• [Dataset entries]
****
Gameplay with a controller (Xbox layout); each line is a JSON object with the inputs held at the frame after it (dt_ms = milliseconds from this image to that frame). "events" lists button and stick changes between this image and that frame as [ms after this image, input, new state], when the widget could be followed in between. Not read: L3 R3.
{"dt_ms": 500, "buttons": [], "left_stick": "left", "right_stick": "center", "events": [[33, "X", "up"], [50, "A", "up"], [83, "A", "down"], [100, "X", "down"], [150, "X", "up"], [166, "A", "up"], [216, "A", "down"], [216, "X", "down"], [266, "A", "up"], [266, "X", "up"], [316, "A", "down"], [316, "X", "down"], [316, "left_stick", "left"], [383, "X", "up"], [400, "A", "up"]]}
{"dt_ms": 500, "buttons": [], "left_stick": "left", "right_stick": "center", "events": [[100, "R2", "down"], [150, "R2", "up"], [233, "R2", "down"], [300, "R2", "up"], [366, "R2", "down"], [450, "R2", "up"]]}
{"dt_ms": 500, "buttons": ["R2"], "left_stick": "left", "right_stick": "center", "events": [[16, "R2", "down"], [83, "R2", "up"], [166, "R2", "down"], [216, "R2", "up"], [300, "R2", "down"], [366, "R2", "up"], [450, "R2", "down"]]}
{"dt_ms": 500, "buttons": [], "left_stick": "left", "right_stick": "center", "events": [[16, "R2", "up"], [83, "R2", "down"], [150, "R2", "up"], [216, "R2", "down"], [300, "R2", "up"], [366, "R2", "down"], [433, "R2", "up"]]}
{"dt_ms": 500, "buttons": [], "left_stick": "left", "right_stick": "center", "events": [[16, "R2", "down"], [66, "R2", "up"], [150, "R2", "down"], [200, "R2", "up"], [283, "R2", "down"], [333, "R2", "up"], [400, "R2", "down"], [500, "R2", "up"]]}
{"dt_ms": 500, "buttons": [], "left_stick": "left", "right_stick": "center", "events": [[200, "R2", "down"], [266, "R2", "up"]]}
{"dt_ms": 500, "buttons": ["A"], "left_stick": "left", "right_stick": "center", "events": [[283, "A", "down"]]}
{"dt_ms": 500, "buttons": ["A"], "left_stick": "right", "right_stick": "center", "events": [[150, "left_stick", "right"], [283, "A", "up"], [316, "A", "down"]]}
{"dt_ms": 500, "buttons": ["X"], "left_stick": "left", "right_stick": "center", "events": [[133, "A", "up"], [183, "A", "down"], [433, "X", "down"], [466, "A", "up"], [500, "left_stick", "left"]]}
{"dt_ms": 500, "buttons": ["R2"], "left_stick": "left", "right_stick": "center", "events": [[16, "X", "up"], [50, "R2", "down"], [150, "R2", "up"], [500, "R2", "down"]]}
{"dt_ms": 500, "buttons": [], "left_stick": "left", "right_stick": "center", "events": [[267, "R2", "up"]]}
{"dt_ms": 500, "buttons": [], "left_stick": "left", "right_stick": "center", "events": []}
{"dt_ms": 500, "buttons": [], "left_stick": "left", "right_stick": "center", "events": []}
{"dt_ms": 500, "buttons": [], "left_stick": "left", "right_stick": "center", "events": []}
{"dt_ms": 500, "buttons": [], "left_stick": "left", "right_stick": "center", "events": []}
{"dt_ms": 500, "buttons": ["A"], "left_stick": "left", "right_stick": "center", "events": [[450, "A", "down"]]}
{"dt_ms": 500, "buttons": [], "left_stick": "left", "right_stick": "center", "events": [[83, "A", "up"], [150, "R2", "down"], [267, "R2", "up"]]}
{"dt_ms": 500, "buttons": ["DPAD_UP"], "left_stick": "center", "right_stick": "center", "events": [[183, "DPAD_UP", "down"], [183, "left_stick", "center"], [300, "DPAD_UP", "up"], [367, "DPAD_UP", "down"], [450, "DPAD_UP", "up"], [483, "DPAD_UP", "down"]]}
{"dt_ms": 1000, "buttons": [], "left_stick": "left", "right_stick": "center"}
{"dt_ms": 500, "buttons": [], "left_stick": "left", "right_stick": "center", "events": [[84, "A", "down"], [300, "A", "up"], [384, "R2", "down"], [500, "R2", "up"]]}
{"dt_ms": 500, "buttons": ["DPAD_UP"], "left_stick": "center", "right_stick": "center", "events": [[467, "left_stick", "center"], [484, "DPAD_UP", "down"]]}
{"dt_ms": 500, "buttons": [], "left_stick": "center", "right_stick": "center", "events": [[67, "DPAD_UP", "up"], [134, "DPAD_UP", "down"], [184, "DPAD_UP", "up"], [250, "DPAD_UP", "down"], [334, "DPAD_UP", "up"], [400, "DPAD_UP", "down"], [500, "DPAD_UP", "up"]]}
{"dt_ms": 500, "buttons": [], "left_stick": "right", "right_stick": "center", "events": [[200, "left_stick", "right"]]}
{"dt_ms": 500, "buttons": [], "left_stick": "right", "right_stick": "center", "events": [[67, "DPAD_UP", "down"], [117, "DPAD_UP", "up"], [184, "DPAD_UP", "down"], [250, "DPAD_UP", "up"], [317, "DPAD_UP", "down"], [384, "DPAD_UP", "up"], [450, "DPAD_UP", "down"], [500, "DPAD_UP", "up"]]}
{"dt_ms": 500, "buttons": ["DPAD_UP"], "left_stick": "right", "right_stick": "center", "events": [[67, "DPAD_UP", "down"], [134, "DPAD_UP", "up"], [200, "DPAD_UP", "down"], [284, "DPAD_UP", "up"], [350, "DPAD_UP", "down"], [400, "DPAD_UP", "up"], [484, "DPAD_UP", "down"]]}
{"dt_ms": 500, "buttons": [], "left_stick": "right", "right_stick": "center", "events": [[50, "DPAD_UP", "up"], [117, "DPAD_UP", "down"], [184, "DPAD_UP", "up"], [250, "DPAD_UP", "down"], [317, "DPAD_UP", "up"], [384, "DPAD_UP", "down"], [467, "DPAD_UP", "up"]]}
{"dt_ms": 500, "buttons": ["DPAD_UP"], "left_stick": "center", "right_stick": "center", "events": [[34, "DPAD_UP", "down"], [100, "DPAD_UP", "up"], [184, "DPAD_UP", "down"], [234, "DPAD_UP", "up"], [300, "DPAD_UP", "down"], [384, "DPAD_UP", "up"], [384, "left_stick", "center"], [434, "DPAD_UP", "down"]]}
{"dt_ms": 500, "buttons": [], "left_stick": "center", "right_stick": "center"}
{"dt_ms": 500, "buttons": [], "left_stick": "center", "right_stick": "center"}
****
• [Exercise] Reproduce every line above. Keep it exact.

• [Solution]
Gameplay with a controller (Xbox layout); each line is a JSON object with the inputs held at the frame after it (dt_ms = milliseconds from this image to that frame). "events" lists button and stick changes between this image and that frame as [ms after this image, input, new state], when the widget could be followed in between. Not read: L3 R3.
{"dt_ms": 500, "buttons": [], "left_stick": "left", "right_stick": "center", "events": [[33, "X", "up"], [50, "A", "up"], [83, "A", "down"], [100, "X", "down"], [150, "X", "up"], [166, "A", "up"], [216, "A", "down"], [216, "X", "down"], [266, "A", "up"], [266, "X", "up"], [316, "A", "down"], [316, "X", "down"], [316, "left_stick", "left"], [383, "X", "up"], [400, "A", "up"]]}
{"dt_ms": 500, "buttons": [], "left_stick": "left", "right_stick": "center", "events": [[100, "R2", "down"], [150, "R2", "up"], [233, "R2", "down"], [300, "R2", "up"], [366, "R2", "down"], [450, "R2", "up"]]}
{"dt_ms": 500, "buttons": ["R2"], "left_stick": "left", "right_stick": "center", "events": [[16, "R2", "down"], [83, "R2", "up"], [166, "R2", "down"], [216, "R2", "up"], [300, "R2", "down"], [366, "R2", "up"], [450, "R2", "down"]]}
{"dt_ms": 500, "buttons": [], "left_stick": "left", "right_stick": "center", "events": [[16, "R2", "up"], [83, "R2", "down"], [150, "R2", "up"], [216, "R2", "down"], [300, "R2", "up"], [366, "R2", "down"], [433, "R2", "up"]]}
{"dt_ms": 500, "buttons": [], "left_stick": "left", "right_stick": "center", "events": [[16, "R2", "down"], [66, "R2", "up"], [150, "R2", "down"], [200, "R2", "up"], [283, "R2", "down"], [333, "R2", "up"], [400, "R2", "down"], [500, "R2", "up"]]}
{"dt_ms": 500, "buttons": [], "left_stick": "left", "right_stick": "center", "events": [[200, "R2", "down"], [266, "R2", "up"]]}
{"dt_ms": 500, "buttons": ["A"], "left_stick": "left", "right_stick": "center", "events": [[283, "A", "down"]]}
{"dt_ms": 500, "buttons": ["A"], "left_stick": "right", "right_stick": "center", "events": [[150, "left_stick", "right"], [283, "A", "up"], [316, "A", "down"]]}
{"dt_ms": 500, "buttons": ["X"], "left_stick": "left", "right_stick": "center", "events": [[133, "A", "up"], [183, "A", "down"], [433, "X", "down"], [466, "A", "up"], [500, "left_stick", "left"]]}
{"dt_ms": 500, "buttons": ["R2"], "left_stick": "left", "right_stick": "center", "events": [[16, "X", "up"], [50, "R2", "down"], [150, "R2", "up"], [500, "R2", "down"]]}
{"dt_ms": 500, "buttons": [], "left_stick": "left", "right_stick": "center", "events": [[267, "R2", "up"]]}
{"dt_ms": 500, "buttons": [], "left_stick": "left", "right_stick": "center", "events": []}
{"dt_ms": 500, "buttons": [], "left_stick": "left", "right_stick": "center", "events": []}
{"dt_ms": 500, "buttons": [], "left_stick": "left", "right_stick": "center", "events": []}
{"dt_ms": 500, "buttons": [], "left_stick": "left", "right_stick": "center", "events": []}
{"dt_ms": 500, "buttons": ["A"], "left_stick": "left", "right_stick": "center", "events": [[450, "A", "down"]]}
{"dt_ms": 500, "buttons": [], "left_stick": "left", "right_stick": "center", "events": [[83, "A", "up"], [150, "R2", "down"], [267, "R2", "up"]]}
{"dt_ms": 500, "buttons": ["DPAD_UP"], "left_stick": "center", "right_stick": "center", "events": [[183, "DPAD_UP", "down"], [183, "left_stick", "center"], [300, "DPAD_UP", "up"], [367, "DPAD_UP", "down"], [450, "DPAD_UP", "up"], [483, "DPAD_UP", "down"]]}
{"dt_ms": 1000, "buttons": [], "left_stick": "left", "right_stick": "center"}
{"dt_ms": 500, "buttons": [], "left_stick": "left", "right_stick": "center", "events": [[84, "A", "down"], [300, "A", "up"], [384, "R2", "down"], [500, "R2", "up"]]}
{"dt_ms": 500, "buttons": ["DPAD_UP"], "left_stick": "center", "right_stick": "center", "events": [[467, "left_stick", "center"], [484, "DPAD_UP", "down"]]}
{"dt_ms": 500, "buttons": [], "left_stick": "center", "right_stick": "center", "events": [[67, "DPAD_UP", "up"], [134, "DPAD_UP", "down"], [184, "DPAD_UP", "up"], [250, "DPAD_UP", "down"], [334, "DPAD_UP", "up"], [400, "DPAD_UP", "down"], [500, "DPAD_UP", "up"]]}
{"dt_ms": 500, "buttons": [], "left_stick": "right", "right_stick": "center", "events": [[200, "left_stick", "right"]]}
{"dt_ms": 500, "buttons": [], "left_stick": "right", "right_stick": "center", "events": [[67, "DPAD_UP", "down"], [117, "DPAD_UP", "up"], [184, "DPAD_UP", "down"], [250, "DPAD_UP", "up"], [317, "DPAD_UP", "down"], [384, "DPAD_UP", "up"], [450, "DPAD_UP", "down"], [500, "DPAD_UP", "up"]]}
{"dt_ms": 500, "buttons": ["DPAD_UP"], "left_stick": "right", "right_stick": "center", "events": [[67, "DPAD_UP", "down"], [134, "DPAD_UP", "up"], [200, "DPAD_UP", "down"], [284, "DPAD_UP", "up"], [350, "DPAD_UP", "down"], [400, "DPAD_UP", "up"], [484, "DPAD_UP", "down"]]}
{"dt_ms": 500, "buttons": [], "left_stick": "right", "right_stick": "center", "events": [[50, "DPAD_UP", "up"], [117, "DPAD_UP", "down"], [184, "DPAD_UP", "up"], [250, "DPAD_UP", "down"], [317, "DPAD_UP", "up"], [384, "DPAD_UP", "down"], [467, "DPAD_UP", "up"]]}
{"dt_ms": 500, "buttons": ["DPAD_UP"], "left_stick": "center", "right_stick": "center", "events": [[34, "DPAD_UP", "down"], [100, "DPAD_UP", "up"], [184, "DPAD_UP", "down"], [234, "DPAD_UP", "up"], [300, "DPAD_UP", "down"], [384, "DPAD_UP", "up"], [384, "left_stick", "center"], [434, "DPAD_UP", "down"]]}
{"dt_ms": 500, "buttons": [], "left_stick": "center", "right_stick": "center"}
{"dt_ms": 500, "buttons": [], "left_stick": "center", "right_stick": "center"}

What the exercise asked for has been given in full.